(Stored records)

┌──

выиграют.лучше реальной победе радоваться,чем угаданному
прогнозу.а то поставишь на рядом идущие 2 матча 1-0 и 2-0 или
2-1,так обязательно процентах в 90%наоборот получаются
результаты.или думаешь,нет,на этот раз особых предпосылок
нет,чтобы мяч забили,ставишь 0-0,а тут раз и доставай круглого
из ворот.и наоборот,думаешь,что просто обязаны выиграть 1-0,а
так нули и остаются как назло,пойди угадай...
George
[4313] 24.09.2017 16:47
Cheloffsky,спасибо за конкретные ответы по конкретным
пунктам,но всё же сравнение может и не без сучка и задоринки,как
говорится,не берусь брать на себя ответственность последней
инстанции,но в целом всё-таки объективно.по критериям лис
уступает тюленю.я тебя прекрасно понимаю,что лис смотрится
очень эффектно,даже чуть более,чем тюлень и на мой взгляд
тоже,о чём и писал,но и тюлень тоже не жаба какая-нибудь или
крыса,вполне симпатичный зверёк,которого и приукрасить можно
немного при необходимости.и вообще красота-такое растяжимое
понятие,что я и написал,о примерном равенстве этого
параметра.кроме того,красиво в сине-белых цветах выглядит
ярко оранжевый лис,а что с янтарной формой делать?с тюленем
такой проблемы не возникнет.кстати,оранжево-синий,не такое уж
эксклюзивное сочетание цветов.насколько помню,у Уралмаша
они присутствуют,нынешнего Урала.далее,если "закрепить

└──

All lines from the beginning of the entries through the line marked "параметра.кроме того,красиво в" are to be output exactly; nothing else belongs in the answer.

выиграют.лучше реальной победе радоваться,чем угаданному
прогнозу.а то поставишь на рядом идущие 2 матча 1-0 и 2-0 или
2-1,так обязательно процентах в 90%наоборот получаются
результаты.или думаешь,нет,на этот раз особых предпосылок
нет,чтобы мяч забили,ставишь 0-0,а тут раз и доставай круглого
из ворот.и наоборот,думаешь,что просто обязаны выиграть 1-0,а
так нули и остаются как назло,пойди угадай...
George
[4313] 24.09.2017 16:47
Cheloffsky,спасибо за конкретные ответы по конкретным
пунктам,но всё же сравнение может и не без сучка и задоринки,как
говорится,не берусь брать на себя ответственность последней
инстанции,но в целом всё-таки объективно.по критериям лис
уступает тюленю.я тебя прекрасно понимаю,что лис смотрится
очень эффектно,даже чуть более,чем тюлень и на мой взгляд
тоже,о чём и писал,но и тюлень тоже не жаба какая-нибудь или
крыса,вполне симпатичный зверёк,которого и приукрасить можно
немного при необходимости.и вообще красота-такое растяжимое
понятие,что я и написал,о примерном равенстве этого
параметра.кроме того,красиво в сине-белых цветах выглядит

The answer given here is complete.